The director and star of ‘Hatchet: Old School America Horror’ (Adam Green and Joel David Moore) have brought another thriller, albeit different, to the screen. Mason, (Joel David Moore) is your everyday insurance salesman drone living in corporate blandness. Mason is quiet, reserved and a painter. Mason’s only way of communicating with the outside world is to express himself in his art. What makes this different from your standard art house/ Sundance snore fest is that Mason may or may not be imagining the women he is using as models.
The film opens with a sequence that may or may not be a dream. Which is fitting for this Hitchcockian type tale about lust, art and the places an unstable mind can go. Mason has a vision of a girlfriend/ lover dying at his own hands. Immediately after Mason’s “waking dream” he calls his only friend in the world Berkeley (Zachary Levi of NBC’s “Chuck”). Berkeley is an unusual friend for Mason because he is the opposite of Mason. He is cool, laid back, successful and it also happens that he is Mason’s boss.
At work we see Mason’s dull corporate world and the only color in that world is the red on Mason’s hands. Yet, is it red paint or blood? Throughout the beginning of the film Joel David Moore creates a character that is both disturbing and sad. Reaching out for Mason is easy in the context of the story. That is, until we see Mason getting rid of what appears to be a body. Then suddenly he awakens as if he is having a nightmare. Both the confines of reality and Mason’s sanity are being tested in ‘Spiral’.
Mason then meets a woman who works in his building. Amber (Amber Tamblyn of "Joan of Arcadia" fame) is fun, outgoing and spunky. In short, all that Mason is not. Amber somehow cracks the protective bubble Mason has around himself and the two begin to see each other romantically. Mason starts painting Amber’s portrait. He sketches her on his lunch break and paints her at night. At this point it becomes more like a date movie. These two strange ducks compliment each other but Mason has these occasional flashes (visions/ memories) that lead us to believe he may not be so nice and quiet after all.
Amber Tamblyn is the perfect girlfriend in ‘Spiral’. She is a little too perfect at times, which works for the film. Constantly we begin to wonder if she is actually real. Did Mason really kill that first girl? Does he imagine these girls as Berkeley accuses him of doing? After Amber finds a several sketch books all with different girls in identical poses she begins to question Mason’s sincerity.

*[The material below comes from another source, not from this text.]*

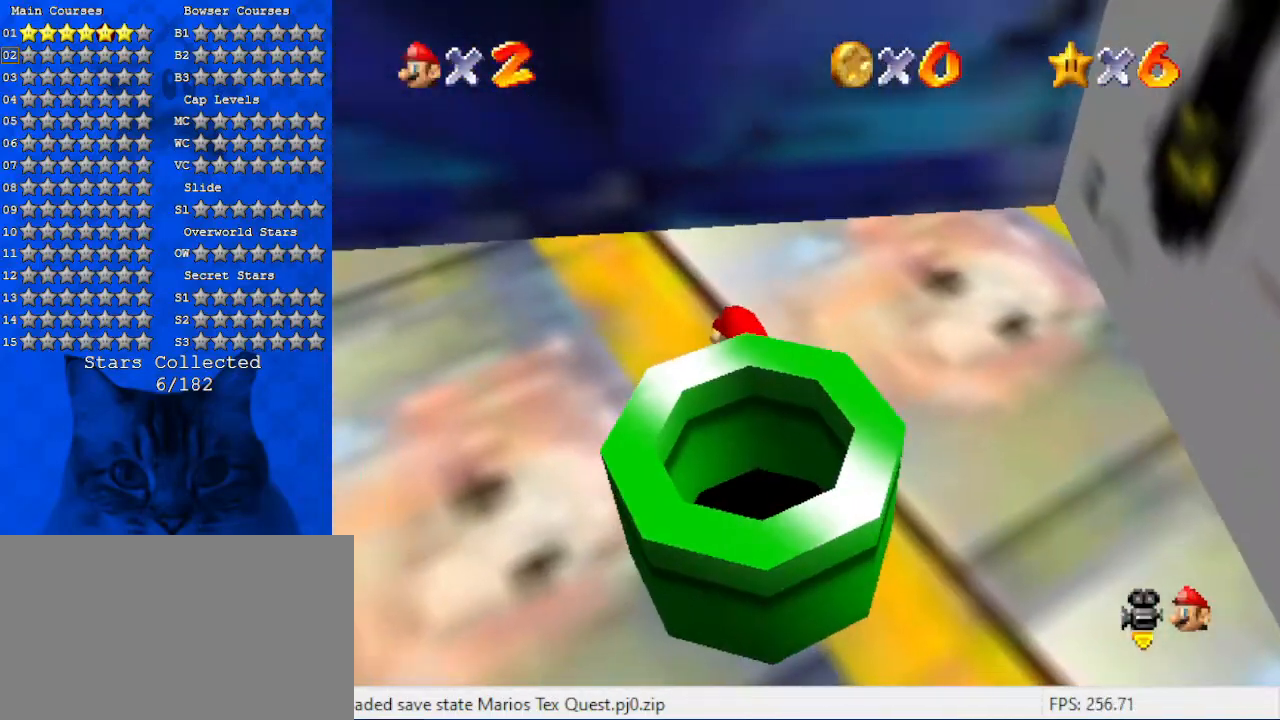
{"keys": ["left"], "events": [[34, "left", "down"], [267, "down", "down"], [400, "down", "up"]]}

In all honesty the film played as if it was typical love story. Adam Green and Joel David Moore (co-directors) really shape the story allowing you to lower your defenses towards Mason but still take the side of Amber. Even though this is Mason’s story Amber is clearly the one at risk.
By the end there are so many questions and twists that when all the puzzle pieces fall into place you will be left with your jaw wide open. What Green and Moore did (intentional or not) is hit the viewer with some M. Night Shyamalan flashbacks and really uses it to spin the story. When the entire truth behind ‘Spiral’ is revealed it is done with such a simple moment that it screams: Hitchcock.